| DATA FOR THIS TASK |
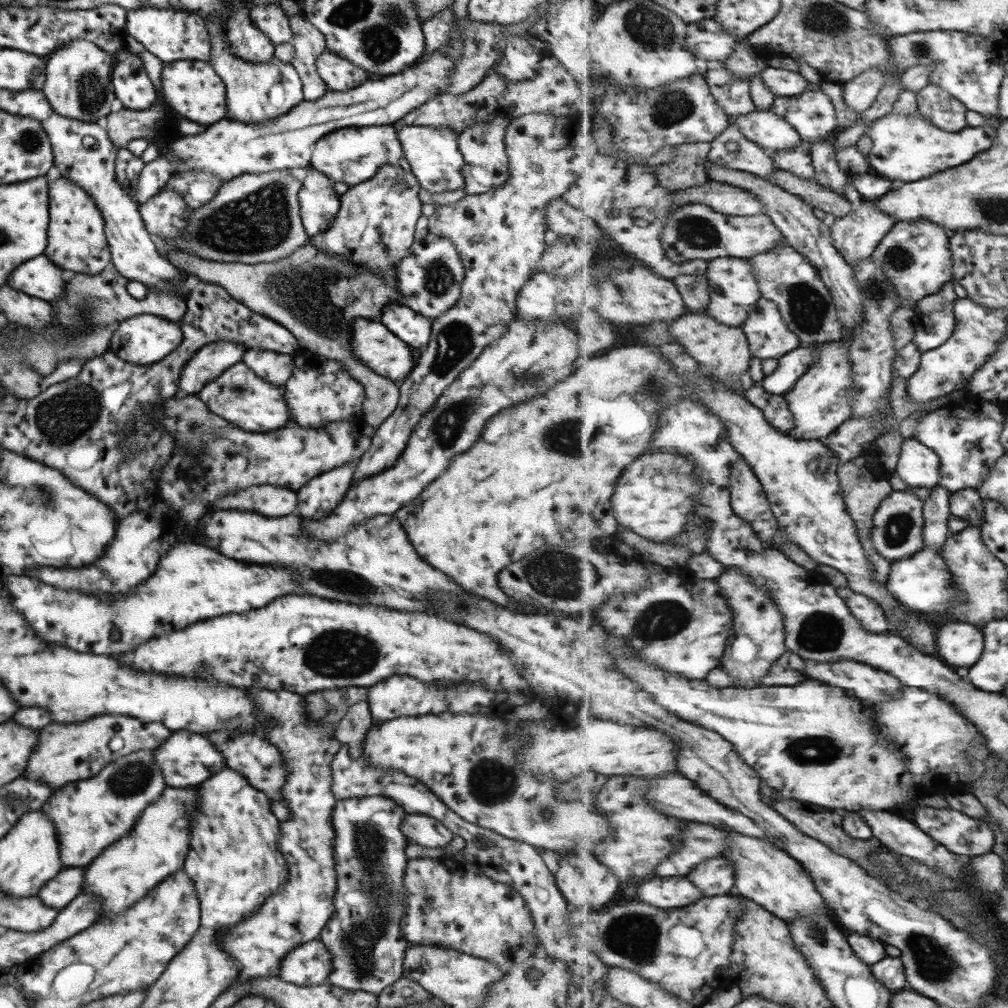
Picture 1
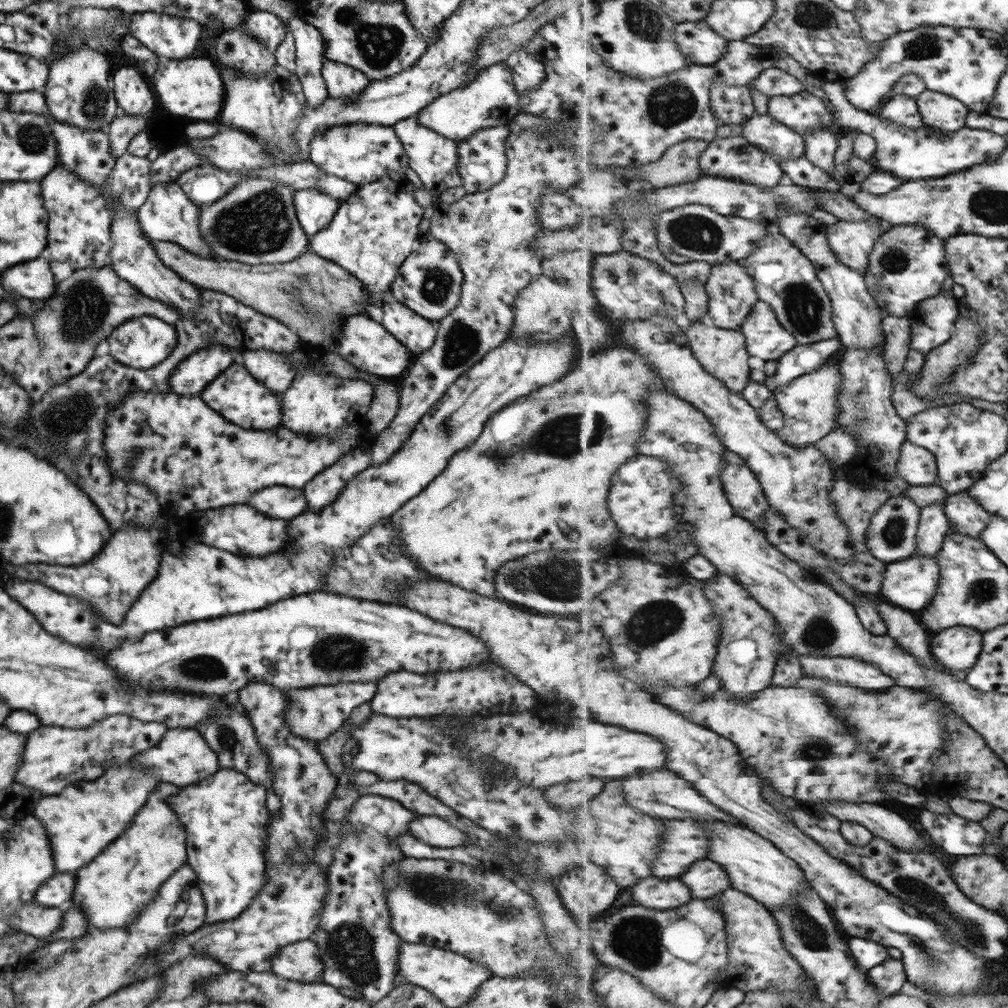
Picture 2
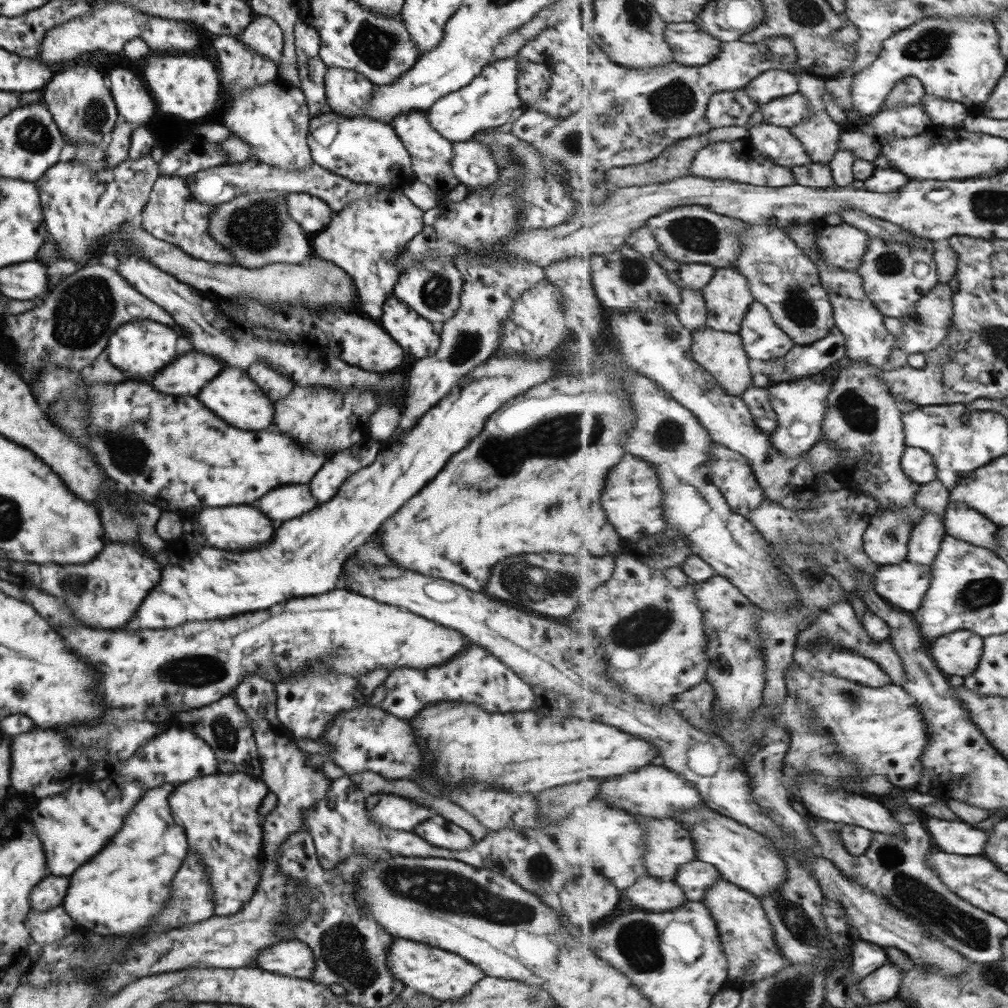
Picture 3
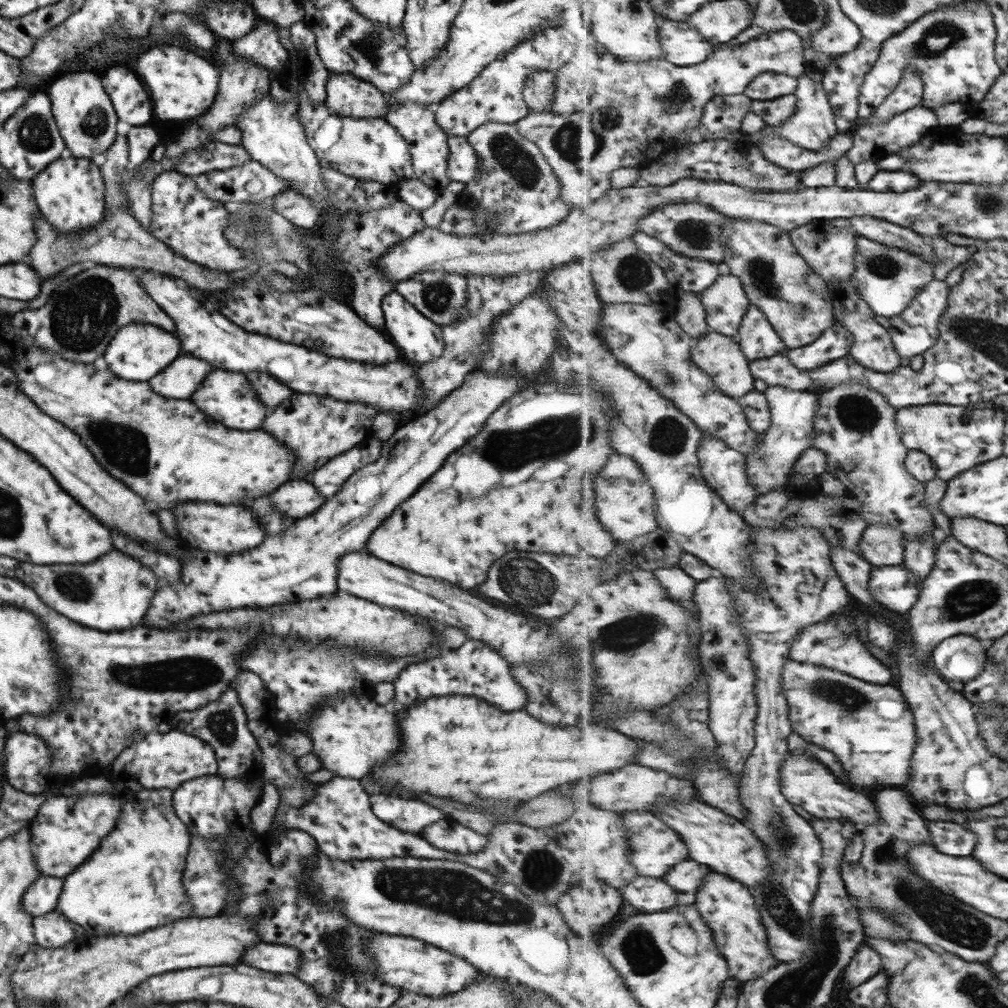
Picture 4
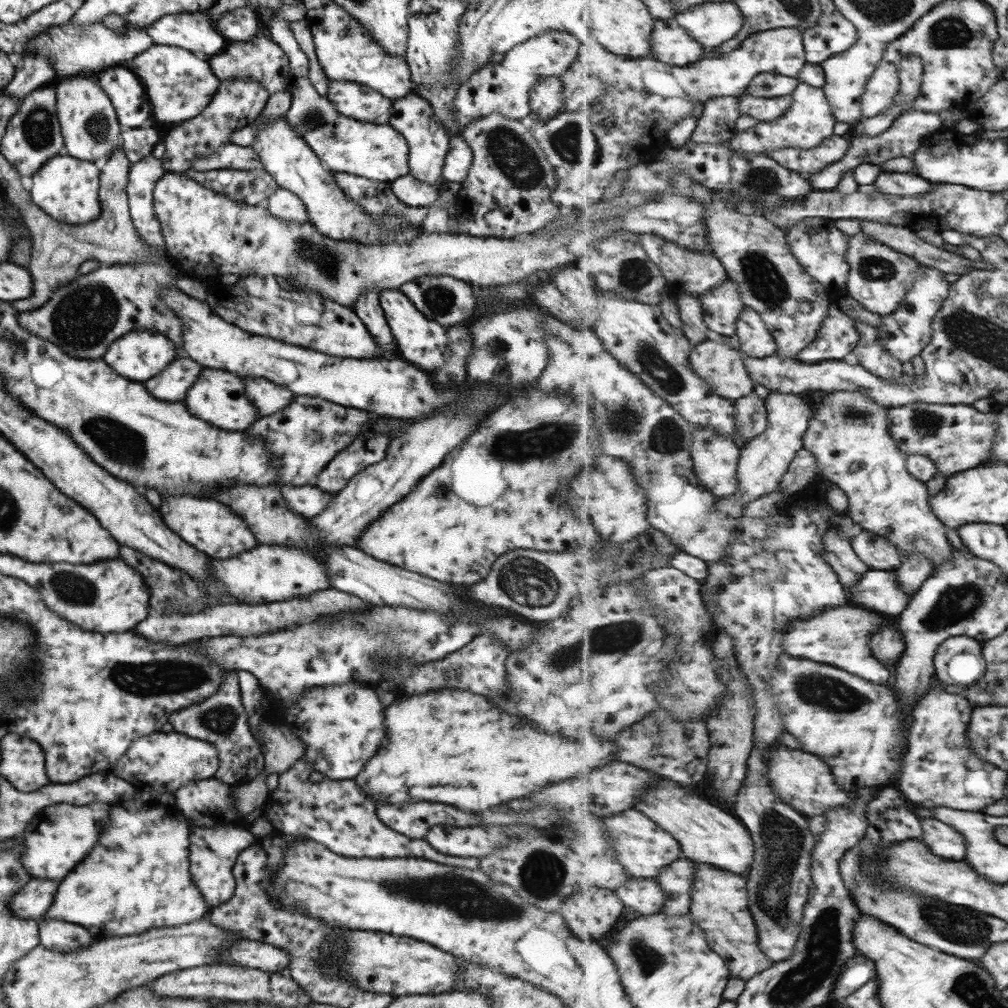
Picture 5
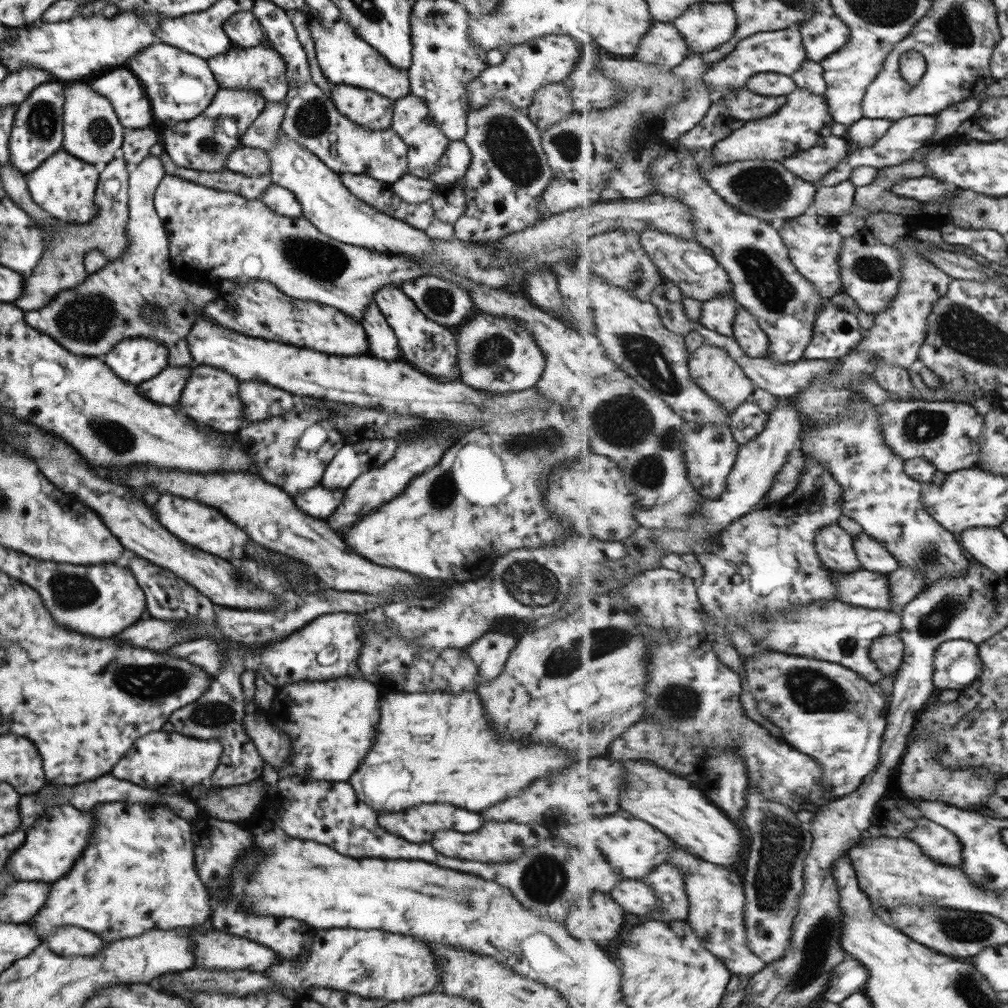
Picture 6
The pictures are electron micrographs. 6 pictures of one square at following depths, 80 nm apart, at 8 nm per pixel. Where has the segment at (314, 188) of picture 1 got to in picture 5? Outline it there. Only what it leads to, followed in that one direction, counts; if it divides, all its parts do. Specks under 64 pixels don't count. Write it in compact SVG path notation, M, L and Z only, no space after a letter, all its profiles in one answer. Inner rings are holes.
M279 187L273 193L267 195L267 200L266 209L270 215L296 223L308 222L308 214L304 204L296 194Z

| WORK TASK |
What you should produce is an exact copy of the records, with the pictures left out.

| EXERCISE ANSWER |
Picture 1
Picture 2
Picture 3
Picture 4
Picture 5
Picture 6
The pictures are electron micrographs. 6 pictures of one square at following depths, 80 nm apart, at 8 nm per pixel. Where has the segment at (314, 188) of picture 1 got to in picture 5? Outline it there. Only what it leads to, followed in that one direction, counts; if it divides, all its parts do. Specks under 64 pixels don't count. Write it in compact SVG path notation, M, L and Z only, no space after a letter, all its profiles in one answer. Inner rings are holes.
M279 187L273 193L267 195L267 200L266 209L270 215L296 223L308 222L308 214L304 204L296 194Z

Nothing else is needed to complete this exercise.